The legalization of gay marriage, Stanley said, will impact religious freedoms.
“Religious liberty is on the chopping block any time same-sex marriage is legalized or normalized in the culture,” he said. “But we’re not defenseless and we’re not left hopeless. If same-sex marriage is legalized by the Supreme Court, these types of cases that we see pop up, they’re just going to become more commonplace.”
In January, Frank Page, president of the Southern Baptist Convention’s Executive Committee, urged Southern Baptists and other Christians to pray for the Supreme Court as it takes up the issue of marriage. Read his column here.
Following is ADF’s suggested language on marriage and sexuality for church bylaws:
“We believe that term ‘marriage’ has only one meaning and that is marriage sanctioned by God which joins one man and one woman in a single, exclusive union, as delineated in Scripture.

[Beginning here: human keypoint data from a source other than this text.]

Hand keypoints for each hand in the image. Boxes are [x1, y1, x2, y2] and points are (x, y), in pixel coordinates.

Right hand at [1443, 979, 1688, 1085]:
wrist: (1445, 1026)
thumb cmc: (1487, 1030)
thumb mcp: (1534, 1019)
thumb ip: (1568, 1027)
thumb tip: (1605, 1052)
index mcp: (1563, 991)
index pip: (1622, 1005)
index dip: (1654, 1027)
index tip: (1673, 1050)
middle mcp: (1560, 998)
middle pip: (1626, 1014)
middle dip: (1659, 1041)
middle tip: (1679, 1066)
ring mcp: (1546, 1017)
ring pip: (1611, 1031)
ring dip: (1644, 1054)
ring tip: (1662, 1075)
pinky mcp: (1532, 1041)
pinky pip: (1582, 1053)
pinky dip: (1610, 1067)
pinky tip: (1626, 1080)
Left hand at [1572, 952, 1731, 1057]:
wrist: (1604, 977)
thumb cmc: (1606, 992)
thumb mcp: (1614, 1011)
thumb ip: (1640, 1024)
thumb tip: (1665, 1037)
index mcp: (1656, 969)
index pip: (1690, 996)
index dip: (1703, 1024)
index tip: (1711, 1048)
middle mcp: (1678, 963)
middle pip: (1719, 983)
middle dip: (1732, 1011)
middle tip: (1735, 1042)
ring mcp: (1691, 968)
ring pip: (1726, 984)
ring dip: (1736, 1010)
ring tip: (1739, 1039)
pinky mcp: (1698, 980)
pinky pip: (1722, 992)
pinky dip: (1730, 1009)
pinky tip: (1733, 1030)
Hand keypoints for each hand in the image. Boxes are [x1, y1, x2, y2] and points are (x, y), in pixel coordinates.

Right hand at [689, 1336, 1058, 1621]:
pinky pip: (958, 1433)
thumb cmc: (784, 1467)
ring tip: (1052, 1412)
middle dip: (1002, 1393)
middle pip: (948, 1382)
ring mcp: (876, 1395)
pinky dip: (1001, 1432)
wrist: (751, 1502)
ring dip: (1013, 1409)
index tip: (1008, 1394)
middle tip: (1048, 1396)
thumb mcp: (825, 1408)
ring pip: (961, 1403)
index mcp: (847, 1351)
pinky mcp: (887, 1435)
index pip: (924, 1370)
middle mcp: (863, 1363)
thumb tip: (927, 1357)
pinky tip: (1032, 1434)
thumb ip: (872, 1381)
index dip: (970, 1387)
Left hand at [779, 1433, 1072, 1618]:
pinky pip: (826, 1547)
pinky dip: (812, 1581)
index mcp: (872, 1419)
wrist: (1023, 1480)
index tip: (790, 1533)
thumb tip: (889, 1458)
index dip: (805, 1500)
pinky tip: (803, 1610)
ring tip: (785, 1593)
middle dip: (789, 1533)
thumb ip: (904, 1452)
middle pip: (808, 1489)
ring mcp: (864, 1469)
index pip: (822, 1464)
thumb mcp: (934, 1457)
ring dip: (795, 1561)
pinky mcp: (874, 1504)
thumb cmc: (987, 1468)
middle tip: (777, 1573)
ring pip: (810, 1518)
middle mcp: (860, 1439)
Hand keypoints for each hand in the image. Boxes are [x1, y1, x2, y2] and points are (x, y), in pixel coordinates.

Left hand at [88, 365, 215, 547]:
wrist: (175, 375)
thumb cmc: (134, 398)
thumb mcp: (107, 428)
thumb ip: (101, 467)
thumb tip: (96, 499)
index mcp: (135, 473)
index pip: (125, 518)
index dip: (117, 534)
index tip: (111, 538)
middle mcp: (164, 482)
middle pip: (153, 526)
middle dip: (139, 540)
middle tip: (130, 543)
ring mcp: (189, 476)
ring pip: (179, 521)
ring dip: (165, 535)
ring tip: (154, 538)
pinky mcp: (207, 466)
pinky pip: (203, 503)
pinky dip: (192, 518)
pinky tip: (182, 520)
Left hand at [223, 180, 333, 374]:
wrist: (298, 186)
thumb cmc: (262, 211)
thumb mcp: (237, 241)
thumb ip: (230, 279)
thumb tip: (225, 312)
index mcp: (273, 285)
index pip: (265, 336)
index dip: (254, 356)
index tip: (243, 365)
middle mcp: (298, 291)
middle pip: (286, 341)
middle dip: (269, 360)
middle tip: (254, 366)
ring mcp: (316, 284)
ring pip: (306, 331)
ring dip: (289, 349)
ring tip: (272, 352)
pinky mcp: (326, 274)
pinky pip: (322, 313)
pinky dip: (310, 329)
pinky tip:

“We believe that God intends sexual intimacy to only occur between a man and a woman who are married to each other. We believe that God has commanded that no intimate sexual activity be engaged in outside of a marriage between a man and a woman.
“We believe that any form of sexual immorality, such as adultery, fornication, homosexuality, bisexual conduct, bestiality, incest, pornography or any attempt to change one’s sex, or disagreement with one’s biological sex, is sinful and offensive to God.
“We believe that in order to preserve the function and integrity of the church as the local Body of Christ, and to provide a biblical role model to the church members and the community, it is imperative that all persons employed by the church in any capacity, or who serve as volunteers, should abide by and agree to this Statement on Marriage and Sexuality and conduct themselves accordingly.
“We believe that God offers redemption and restoration to all who confess and forsake their sin, seeking His mercy and forgiveness through Jesus Christ.
“We believe that every person must be afforded compassion, love, kindness, respect, and dignity. Hateful and harassing behavior or attitudes directed toward any individual are to be repudiated and are not in accord with scripture nor the doctrines of the church.”
(EDITOR’S NOTE – Michael Foust is associate editor of Baptist Press.)